**Instructions for the task**
Working from the entries below, count every line that includes the word "pour". Return the figure alone.

(Beginning of Material provided)

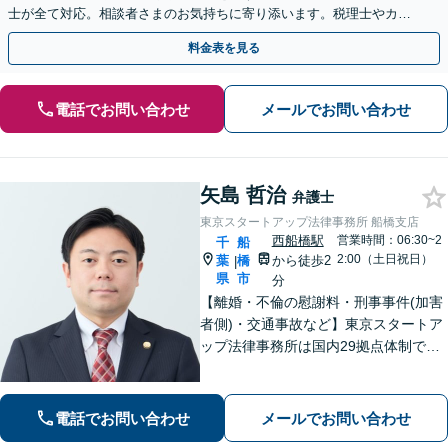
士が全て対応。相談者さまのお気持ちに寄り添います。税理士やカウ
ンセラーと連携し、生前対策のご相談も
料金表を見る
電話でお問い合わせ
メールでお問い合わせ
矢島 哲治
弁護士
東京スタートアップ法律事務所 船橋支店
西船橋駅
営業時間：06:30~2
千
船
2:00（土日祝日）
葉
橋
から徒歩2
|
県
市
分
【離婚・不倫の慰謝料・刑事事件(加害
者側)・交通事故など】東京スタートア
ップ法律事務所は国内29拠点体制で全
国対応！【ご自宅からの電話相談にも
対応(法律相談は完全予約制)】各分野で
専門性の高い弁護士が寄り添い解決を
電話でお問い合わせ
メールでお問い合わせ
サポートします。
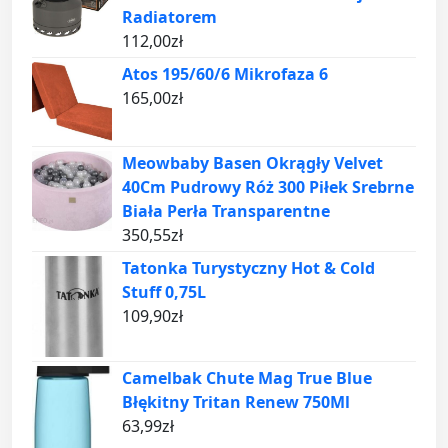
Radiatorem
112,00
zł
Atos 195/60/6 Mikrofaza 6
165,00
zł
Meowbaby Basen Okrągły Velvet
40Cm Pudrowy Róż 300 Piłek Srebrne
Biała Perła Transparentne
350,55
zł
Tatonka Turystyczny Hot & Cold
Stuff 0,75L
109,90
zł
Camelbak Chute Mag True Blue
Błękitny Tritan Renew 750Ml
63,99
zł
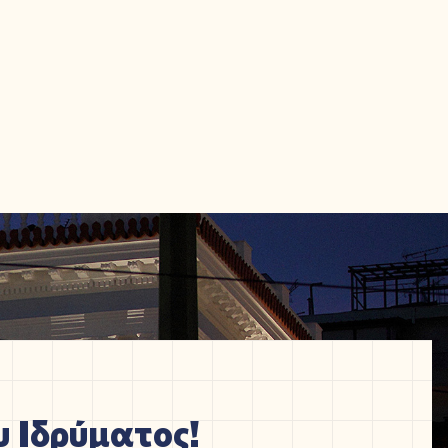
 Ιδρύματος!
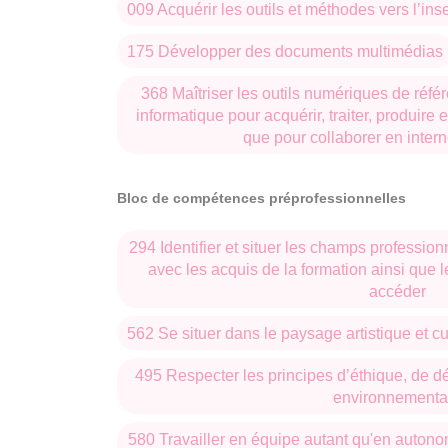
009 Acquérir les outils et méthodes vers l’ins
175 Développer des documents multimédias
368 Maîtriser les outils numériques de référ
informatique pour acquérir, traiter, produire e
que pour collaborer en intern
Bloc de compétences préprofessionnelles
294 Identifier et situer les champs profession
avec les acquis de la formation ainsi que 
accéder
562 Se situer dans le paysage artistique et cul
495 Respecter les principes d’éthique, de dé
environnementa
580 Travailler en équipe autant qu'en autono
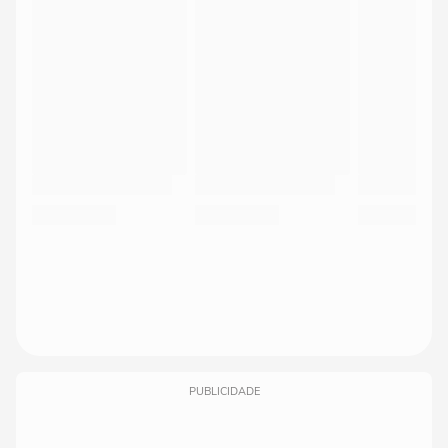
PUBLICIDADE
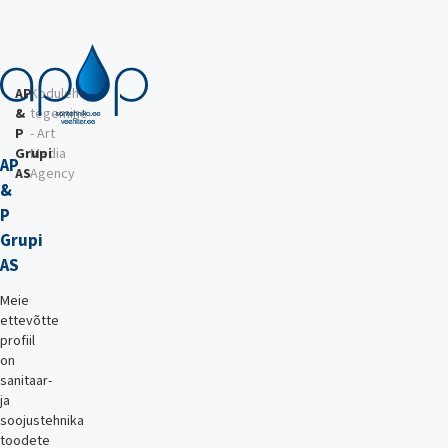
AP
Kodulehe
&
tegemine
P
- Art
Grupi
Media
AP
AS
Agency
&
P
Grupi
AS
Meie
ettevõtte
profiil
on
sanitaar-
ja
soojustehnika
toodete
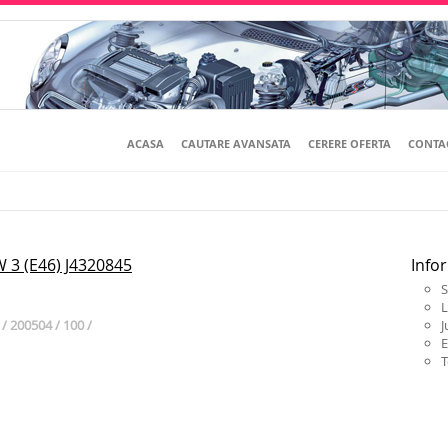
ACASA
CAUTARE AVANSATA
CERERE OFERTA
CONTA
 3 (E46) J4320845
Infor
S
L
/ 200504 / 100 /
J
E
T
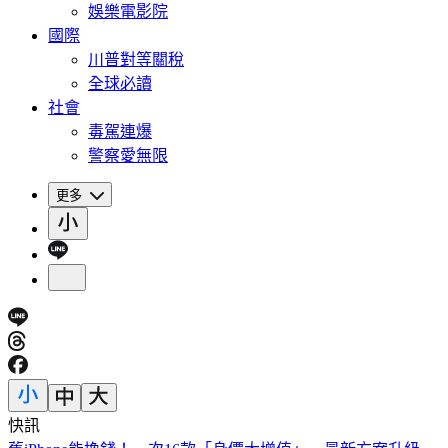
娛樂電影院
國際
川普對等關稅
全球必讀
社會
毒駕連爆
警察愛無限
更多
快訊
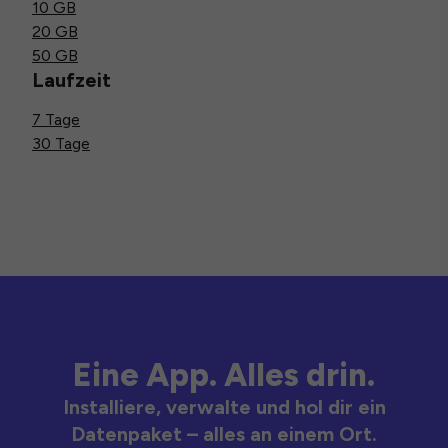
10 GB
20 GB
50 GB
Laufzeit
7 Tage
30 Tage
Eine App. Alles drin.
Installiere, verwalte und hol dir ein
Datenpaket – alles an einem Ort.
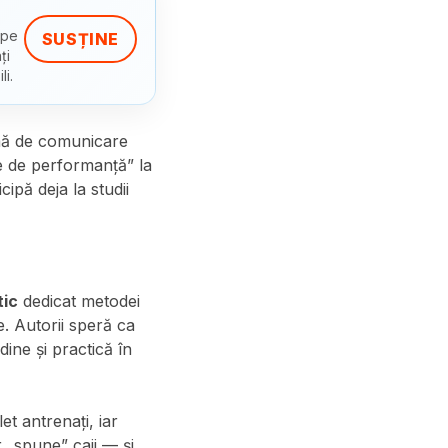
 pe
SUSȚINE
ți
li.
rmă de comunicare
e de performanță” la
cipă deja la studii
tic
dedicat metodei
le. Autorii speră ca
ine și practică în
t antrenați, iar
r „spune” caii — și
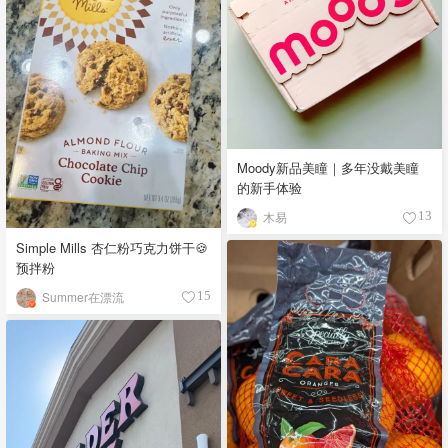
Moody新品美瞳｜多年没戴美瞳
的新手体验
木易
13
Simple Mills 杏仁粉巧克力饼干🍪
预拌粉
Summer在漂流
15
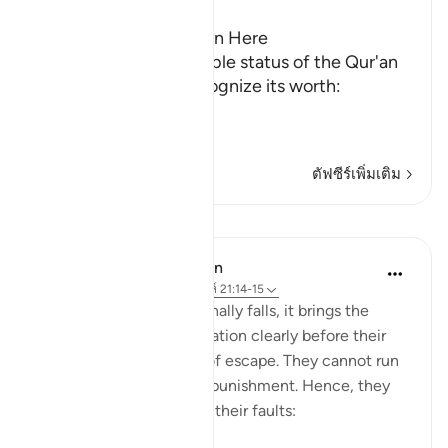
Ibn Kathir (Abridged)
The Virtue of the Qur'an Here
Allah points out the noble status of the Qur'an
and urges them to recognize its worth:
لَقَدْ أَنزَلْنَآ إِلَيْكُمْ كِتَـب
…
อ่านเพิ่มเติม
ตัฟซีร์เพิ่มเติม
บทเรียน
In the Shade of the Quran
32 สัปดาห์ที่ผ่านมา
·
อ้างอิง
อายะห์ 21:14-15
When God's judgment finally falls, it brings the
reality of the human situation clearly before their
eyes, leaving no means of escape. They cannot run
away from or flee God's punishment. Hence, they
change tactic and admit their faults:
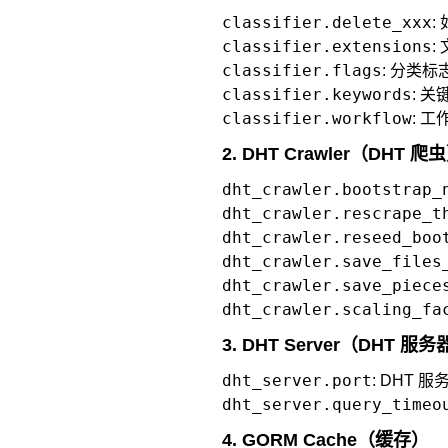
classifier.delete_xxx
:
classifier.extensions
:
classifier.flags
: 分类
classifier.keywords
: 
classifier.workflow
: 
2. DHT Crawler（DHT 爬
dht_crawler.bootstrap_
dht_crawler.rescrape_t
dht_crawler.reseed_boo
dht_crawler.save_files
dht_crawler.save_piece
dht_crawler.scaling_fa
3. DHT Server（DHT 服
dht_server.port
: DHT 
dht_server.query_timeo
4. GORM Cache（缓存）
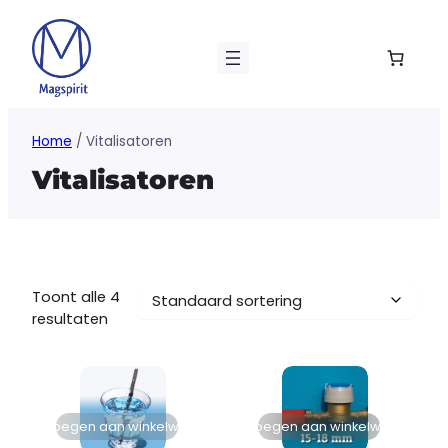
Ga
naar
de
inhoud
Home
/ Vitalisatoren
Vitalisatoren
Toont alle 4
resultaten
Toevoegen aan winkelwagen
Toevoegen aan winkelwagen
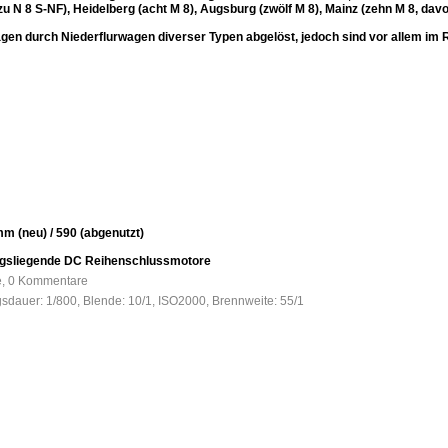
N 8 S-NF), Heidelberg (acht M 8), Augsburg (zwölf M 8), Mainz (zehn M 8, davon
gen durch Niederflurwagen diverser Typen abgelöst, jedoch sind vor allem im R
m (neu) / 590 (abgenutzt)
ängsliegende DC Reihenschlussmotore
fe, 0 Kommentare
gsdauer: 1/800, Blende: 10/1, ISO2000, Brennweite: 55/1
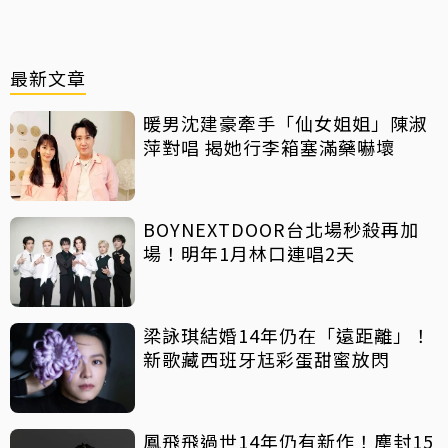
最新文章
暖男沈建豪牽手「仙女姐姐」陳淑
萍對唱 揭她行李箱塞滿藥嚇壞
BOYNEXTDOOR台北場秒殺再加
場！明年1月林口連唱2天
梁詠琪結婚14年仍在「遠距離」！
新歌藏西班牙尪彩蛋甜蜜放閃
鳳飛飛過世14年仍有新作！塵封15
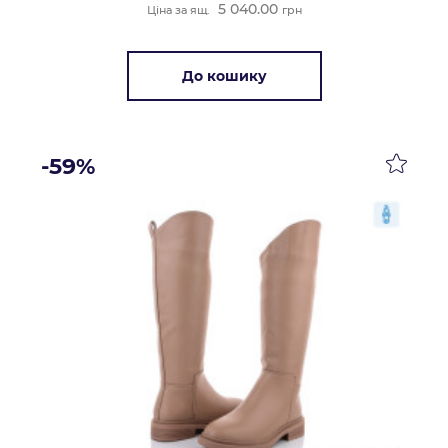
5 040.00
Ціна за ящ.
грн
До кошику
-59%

(End of Material provided)

**Exercise solution**
2